Hines’s house was indeed the very last in the row. It abutted a cluster of oak trees, which surprisingly the bulldozers had left standing. As Phoebe headed down the sidewalk in that direction, she discovered that she wasn’t in luck. The windows of 2118 were dark, suggesting that no one was home. But then she spotted a young guy emerging from around the far side, probably coming from a parking lot behind the house. He crossed the yard and walked up the three steps of the porch, where he opened the mailbox and dipped his hand inside.

That’s him, Phoebe thought, and then immediately she found herself thinking, No, it couldn’t be. The silhouette seemed too grown-up-looking to be just out of school—he was wearing a three-quarter-length dark green coat, pressed khaki pants, and loafers. But as she cut across the lawn to reach the house, she got a closer look and realized that he couldn’t be any older than twenty-three. He was a bit heavyset, clean-cut looking, with blond hair that spiked up a little in front.

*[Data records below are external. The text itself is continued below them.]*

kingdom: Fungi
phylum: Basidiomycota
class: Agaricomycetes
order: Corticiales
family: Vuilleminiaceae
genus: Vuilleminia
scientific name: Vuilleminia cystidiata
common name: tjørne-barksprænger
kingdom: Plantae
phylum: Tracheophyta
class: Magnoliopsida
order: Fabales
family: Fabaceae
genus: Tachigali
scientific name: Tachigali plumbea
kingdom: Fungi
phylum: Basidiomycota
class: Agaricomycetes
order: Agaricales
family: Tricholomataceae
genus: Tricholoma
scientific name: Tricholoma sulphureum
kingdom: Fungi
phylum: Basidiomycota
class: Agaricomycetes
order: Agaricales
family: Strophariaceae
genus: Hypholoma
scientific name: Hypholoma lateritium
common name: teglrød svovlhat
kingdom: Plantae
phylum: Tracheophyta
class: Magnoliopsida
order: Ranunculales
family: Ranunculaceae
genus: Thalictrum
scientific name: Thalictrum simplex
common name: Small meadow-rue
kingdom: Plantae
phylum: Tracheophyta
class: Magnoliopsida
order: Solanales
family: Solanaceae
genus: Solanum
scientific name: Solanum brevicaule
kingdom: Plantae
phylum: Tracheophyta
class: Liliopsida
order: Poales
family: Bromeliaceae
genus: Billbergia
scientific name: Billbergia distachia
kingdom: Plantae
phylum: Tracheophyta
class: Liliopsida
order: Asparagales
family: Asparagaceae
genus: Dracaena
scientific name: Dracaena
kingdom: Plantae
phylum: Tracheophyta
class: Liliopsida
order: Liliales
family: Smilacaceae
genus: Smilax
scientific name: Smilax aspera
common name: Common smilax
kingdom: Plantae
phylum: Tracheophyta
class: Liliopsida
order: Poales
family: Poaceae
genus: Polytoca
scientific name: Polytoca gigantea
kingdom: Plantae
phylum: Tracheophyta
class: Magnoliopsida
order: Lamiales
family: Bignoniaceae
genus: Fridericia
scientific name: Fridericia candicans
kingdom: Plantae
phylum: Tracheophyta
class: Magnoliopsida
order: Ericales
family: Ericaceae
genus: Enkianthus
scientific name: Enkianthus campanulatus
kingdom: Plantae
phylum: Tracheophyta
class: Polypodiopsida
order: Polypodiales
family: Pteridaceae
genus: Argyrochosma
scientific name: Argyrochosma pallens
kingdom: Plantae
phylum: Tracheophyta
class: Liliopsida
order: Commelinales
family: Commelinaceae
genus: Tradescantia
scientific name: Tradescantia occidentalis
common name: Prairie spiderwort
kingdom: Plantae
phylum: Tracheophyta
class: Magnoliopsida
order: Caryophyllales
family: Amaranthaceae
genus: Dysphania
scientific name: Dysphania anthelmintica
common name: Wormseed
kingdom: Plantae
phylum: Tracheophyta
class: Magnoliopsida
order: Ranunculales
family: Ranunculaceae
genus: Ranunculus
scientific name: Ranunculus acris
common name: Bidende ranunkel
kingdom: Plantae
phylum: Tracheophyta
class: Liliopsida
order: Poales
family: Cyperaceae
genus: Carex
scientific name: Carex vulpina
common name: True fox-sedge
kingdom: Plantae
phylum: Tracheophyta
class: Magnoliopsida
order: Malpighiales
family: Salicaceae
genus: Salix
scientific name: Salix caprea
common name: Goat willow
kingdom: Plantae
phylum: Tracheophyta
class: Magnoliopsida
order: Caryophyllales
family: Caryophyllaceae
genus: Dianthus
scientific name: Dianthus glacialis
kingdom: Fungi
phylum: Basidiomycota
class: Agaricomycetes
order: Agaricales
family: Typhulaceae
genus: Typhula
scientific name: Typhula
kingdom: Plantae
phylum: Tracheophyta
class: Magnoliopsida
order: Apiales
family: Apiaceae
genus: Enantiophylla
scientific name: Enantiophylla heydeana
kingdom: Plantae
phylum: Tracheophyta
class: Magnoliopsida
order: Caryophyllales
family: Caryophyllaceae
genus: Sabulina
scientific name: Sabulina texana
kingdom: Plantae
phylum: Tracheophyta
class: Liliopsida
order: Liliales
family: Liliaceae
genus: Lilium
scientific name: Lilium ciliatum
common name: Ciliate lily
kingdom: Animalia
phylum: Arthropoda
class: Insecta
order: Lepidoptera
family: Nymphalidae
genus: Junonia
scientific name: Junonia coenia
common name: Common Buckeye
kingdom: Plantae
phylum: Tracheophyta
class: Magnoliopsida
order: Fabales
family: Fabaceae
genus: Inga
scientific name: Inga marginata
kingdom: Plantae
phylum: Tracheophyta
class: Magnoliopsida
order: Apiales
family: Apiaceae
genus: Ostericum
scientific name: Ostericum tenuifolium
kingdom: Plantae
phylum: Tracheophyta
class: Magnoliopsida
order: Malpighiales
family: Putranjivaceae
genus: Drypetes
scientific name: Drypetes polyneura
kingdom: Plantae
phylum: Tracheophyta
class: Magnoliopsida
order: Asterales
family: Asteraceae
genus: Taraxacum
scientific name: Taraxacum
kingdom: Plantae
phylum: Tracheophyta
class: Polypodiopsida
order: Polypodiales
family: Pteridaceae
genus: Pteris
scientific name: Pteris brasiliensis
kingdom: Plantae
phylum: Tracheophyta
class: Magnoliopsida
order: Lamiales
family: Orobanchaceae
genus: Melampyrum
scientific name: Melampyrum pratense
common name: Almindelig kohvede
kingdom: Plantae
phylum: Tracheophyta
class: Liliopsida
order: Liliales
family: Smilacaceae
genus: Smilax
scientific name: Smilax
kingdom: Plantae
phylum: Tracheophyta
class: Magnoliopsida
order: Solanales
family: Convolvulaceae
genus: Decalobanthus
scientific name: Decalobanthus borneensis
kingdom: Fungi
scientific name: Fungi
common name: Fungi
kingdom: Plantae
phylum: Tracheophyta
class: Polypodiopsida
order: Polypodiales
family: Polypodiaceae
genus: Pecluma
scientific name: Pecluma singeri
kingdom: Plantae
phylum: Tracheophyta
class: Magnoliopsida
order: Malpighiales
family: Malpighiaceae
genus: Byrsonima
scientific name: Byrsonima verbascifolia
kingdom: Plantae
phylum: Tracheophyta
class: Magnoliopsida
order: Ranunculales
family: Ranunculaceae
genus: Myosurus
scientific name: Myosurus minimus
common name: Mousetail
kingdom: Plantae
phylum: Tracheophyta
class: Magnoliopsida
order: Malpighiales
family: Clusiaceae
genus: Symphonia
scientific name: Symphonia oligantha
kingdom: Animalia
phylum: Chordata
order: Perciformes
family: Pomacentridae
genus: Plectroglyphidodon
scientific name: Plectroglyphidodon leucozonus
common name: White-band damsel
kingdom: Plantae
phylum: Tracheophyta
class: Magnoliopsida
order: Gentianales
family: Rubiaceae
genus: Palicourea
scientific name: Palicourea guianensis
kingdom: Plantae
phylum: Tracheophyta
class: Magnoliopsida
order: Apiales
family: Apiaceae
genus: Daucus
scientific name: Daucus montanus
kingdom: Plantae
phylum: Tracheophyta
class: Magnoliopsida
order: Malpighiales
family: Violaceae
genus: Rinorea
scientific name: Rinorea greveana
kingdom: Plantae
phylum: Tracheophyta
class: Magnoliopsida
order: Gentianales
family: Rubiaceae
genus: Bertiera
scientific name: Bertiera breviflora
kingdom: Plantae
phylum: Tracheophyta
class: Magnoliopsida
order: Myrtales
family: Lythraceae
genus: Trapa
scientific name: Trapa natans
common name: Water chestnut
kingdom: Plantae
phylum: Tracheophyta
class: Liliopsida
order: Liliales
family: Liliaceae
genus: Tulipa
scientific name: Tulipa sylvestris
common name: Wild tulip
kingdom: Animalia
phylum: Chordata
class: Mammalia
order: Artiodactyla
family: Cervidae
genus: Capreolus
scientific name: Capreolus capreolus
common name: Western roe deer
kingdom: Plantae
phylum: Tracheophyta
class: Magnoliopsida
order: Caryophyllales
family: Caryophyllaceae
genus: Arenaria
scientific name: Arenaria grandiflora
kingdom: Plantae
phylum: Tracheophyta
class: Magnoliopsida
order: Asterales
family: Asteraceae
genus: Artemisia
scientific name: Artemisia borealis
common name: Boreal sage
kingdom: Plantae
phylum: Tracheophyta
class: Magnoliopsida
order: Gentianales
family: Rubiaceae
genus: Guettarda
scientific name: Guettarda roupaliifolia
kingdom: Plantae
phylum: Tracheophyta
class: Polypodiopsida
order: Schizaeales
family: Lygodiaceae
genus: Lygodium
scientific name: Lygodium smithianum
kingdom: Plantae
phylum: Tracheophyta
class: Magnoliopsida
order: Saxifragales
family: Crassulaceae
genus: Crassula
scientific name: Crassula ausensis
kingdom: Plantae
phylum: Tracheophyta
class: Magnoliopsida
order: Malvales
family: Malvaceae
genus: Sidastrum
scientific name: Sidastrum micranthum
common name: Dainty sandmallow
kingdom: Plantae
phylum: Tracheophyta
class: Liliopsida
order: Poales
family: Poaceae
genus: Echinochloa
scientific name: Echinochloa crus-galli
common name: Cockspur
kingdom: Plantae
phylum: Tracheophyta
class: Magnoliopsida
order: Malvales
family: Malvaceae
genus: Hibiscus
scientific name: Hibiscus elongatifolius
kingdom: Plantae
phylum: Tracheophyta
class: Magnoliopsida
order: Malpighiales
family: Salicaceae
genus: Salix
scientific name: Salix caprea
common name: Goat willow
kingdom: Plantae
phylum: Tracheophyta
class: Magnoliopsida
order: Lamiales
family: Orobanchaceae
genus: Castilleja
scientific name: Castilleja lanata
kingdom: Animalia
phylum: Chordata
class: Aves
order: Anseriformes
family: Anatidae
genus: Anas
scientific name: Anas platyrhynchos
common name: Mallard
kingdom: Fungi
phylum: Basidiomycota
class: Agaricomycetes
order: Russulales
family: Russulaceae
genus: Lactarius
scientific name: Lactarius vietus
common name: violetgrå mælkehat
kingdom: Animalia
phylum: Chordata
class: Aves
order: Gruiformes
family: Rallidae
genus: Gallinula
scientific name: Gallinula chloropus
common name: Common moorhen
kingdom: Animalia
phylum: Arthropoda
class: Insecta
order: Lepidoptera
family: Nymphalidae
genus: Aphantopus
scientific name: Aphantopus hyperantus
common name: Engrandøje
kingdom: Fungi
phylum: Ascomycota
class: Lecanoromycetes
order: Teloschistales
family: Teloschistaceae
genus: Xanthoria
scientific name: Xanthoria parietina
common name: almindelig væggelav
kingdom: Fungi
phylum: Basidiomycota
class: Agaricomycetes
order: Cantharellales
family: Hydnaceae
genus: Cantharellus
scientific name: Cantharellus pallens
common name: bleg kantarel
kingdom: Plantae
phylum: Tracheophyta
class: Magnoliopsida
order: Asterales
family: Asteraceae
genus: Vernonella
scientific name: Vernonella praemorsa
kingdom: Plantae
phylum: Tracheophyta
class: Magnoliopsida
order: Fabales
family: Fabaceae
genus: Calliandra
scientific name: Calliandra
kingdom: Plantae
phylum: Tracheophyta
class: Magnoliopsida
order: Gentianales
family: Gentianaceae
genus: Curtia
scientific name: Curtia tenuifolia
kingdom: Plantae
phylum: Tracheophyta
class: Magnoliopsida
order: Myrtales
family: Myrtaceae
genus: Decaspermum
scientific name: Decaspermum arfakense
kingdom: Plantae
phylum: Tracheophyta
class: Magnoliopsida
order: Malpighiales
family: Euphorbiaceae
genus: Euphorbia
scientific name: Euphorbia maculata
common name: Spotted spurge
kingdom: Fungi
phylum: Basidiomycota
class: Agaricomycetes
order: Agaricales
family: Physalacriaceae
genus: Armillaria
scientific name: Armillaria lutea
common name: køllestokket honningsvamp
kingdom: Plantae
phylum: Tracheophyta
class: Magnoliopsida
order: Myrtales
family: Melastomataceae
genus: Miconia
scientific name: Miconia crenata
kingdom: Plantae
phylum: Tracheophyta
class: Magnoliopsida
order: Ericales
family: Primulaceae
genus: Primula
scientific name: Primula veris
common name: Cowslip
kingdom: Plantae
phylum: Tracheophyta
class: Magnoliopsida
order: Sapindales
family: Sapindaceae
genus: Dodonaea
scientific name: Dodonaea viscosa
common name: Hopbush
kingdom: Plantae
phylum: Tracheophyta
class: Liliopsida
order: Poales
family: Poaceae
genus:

Before Phoebe could call out to him, he caught her movements from the corner of his eye, and his head swiveled in her direction.

“Can I help you?” he asked, studying her. She suddenly realized that she had seen him someplace before. But where? she wondered. He didn’t go to Lyle anymore.

“Are you Wesley Hines?” Phoebe asked.

“Might be,” he replied coolly. “Depends on who’s asking.” Clearly the town-house village wasn’t one of those charming little neighborhoods where people just popped over to say hello to new neighbors.

“Sorry to bother you,” Phoebe said. “I teach at Lyle College. I’m on a committee looking into a few campus issues. I was hoping to talk to you for a few minutes. ”

“I doubt I’d have much to tell you,” he said, now friendly, the edge gone from his voice. “I only spent two years there—I transferred from a community college. And I wasn’t all that involved when I was there.”

“I know what you mean,” Phoebe said. “I wasn’t in the thick of things at college myself. But I’m interested in something that did directly involve you—that night you found yourself in the Winamac River.”

For a few seconds Wesley just stared at her. She sensed the wheels in his brain spinning rapidly.

“Why curious after all this time?” he asked finally.

“Because, as you may have heard, a girl was found dead in the river this past weekend. Her name was Lily Mack. And I’m wondering if there might be a connection somehow. That someone could be targeting students.”